LINN LÜHN

CHRISTOPH SCHELLBERG

October 8 – November 18, 2011

In der aktuellen Ausstellung bei Linn Lühn widmet sich Christoph Schellberg wieder ganz der Malerei.
Als wolle er die Bandbreite des Mediums ausloten, präsentiert er klassische Genres wie Landschaft, Stillleben und Portrait ebenso wie abstrakte Arbeiten.

Bei den Landschaftsbildern greift der Künstler auf historische Vorbilder zurück. Ausgangspunkt der Arbeit Landschaft mit Pilz, 2011 beispielsweise ist eine Radierung von Rembrandt. Wie der ältere Künstler, so setzt sich auch Schellberg mit den Erscheinungsformen von Wolken und der Wirkung des Lichts auseinander. Doch was bei Rembrandt ein topographisch bestimmbarer Raumausschnitt war, wird bei Schellberg zu einer imaginären Landschaft. Die in lasierenden Schichten aufgetragene Acrylfarbe bildet samtige Farbflächen, aus denen sich die Motive erst langsam herausschälen.
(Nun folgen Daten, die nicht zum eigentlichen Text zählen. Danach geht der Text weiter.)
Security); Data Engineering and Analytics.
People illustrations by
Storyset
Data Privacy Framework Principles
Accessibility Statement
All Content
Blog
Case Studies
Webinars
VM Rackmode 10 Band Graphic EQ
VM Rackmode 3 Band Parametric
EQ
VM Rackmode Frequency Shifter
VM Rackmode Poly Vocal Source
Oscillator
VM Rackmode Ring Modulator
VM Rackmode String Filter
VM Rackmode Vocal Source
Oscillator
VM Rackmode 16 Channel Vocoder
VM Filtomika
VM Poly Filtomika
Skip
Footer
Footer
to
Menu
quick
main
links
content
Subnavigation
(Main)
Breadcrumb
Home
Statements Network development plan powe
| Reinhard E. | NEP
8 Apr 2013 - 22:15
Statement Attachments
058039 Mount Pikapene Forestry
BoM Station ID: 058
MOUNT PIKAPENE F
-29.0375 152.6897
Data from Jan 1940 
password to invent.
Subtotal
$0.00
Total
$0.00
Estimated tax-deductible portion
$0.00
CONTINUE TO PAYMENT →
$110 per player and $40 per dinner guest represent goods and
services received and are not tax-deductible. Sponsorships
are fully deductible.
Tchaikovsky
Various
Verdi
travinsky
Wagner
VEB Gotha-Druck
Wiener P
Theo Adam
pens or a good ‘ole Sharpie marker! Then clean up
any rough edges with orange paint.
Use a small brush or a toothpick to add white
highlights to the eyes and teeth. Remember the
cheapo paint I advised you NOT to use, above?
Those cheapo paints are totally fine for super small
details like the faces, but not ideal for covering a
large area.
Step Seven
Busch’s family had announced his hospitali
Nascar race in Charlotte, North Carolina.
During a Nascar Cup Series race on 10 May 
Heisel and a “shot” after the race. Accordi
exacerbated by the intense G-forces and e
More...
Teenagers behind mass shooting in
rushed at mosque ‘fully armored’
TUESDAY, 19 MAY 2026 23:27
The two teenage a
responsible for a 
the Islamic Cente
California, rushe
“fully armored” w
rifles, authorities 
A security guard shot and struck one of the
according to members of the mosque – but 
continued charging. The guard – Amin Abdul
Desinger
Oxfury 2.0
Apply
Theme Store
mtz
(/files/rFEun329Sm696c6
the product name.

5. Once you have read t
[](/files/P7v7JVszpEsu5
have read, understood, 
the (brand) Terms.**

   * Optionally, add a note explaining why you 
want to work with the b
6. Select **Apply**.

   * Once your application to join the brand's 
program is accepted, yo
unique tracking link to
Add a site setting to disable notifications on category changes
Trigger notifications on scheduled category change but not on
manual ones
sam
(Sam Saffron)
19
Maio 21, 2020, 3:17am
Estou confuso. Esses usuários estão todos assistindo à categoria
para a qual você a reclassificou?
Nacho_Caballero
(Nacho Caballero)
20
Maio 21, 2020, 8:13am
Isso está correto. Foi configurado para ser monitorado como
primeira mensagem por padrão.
Diese Unschärfe räumt dem Gemalten ein eigenes Recht gegenüber der abgebildeten Realität ein. Wie bei der Erinnerung an ein länger zurückliegendes Ereignis verselbstständigt sich das Dargestellte und ist frei sich zu verändern und mit anderen Elementen zu mischen. Schellberg greift also ein bekanntes Motiv auf, um es zu wiederholen, es in der eigenen Malweise zu durchdenken und es sich so immer wieder neu anzueignen.

Für die Stillleben stellte der Künstler keine aufwändigen Arrangements zusammen, sondern wählt einfache Dinge des Alltages. Dabei legt Schellberg weniger Wert auf die praktisch-räumliche Zuordnung der Gegenstände, sondern konzentriert sich vor allem auf die Wirkung von Oberflächen und Reflektionen. Auf diese Weise entziehen sich die Gegenstände dem nüchternen Blick - als würden sie ein geheimes Eigenleben führen, sobald man ihnen den Rücken zukehrt. Auch das Portrait verschließt sich einer vorschnellen Einordnung. Im Gegensatz zu früheren Arbeiten des Künstlers wirkt die dargestellte Person in sich gekehrt und verwehrt uns mit den geschlossenen Augen jegliche Kontaktaufnahme. Doch auf den zweiten Blick verliert das Porträt seinen distanzierten Charakter. Immer mehr haben wir den Eindruck, Zeuge eines intimen Moments zu sein und begreifen den dunklen Hintergrund als Schutz für das verletzliche Gesicht.

Christoph Schellbergs Interesse gilt weniger einem bestimmten Motiv, sondern vielmehr der Malerei an sich.
Das wird besonders bei den abstrakten Bildern in der Ausstellung deutlich. Schellberg bricht hier erstmals mit den Prinzipien einer mimetischen Kunst und geht dabei ähnlich vor, wie Avantgarde-Künstler, die „von der Idee besessen [waren] Anti-Bilder zu schaffen“ und sich die „Reduktion von Form und Inhalt“ (Julije Knifer) auf die Fahnen schrieben. Trotz eines ähnlichen Ausgangspunktes kommt Schellberg allerdings zu einem entgegen gesetzten Ergebnis: Statt den geschlossenen Werkbegriff anzugreifen, spielt er mit den Möglichkeiten der Malerei: die weichen Farbverläufe und eine angedeutete Horizontlinie schaffen einen undefinierbaren Bildraum, der jedoch durch die länglichen weißen Elemente gebrochen wird. Sie scheinen vor dem Bildraum zu schweben und werfen eine Art Schatten, der den suggerierten Raum in die Fläche überführt. Schellberg stellt die Malerei nicht in Frage, sondern bezeugt virtuos ihre Möglichkeiten: Sie kann die Vorstellung von Tiefenräumlichkeit hervorrufen und gleichzeitig auf den ihr eigenen zwei Dimensionen beharren.

Die Arbeiten von Christoph Schellberg umgibt eine ruhige, träumerische Atmosphäre. Manchmal scheint es, als wolle er kostbare Erinnerung und Träume bewahren. Doch zeugen die Arbeiten auch von einer kämpferischen Haltung des Künstlers: In einer Zeit, in der alternative Ästhetiken wie das „Authentische“ oder das „Interessante“ vorherrschen, in der immer wieder das Neue gefordert wird und sich jede Aussage hinter Ironie oder Skepsis verschanzt, setzt Schellberg auf die fast vergessene Kategorie der Schönheit.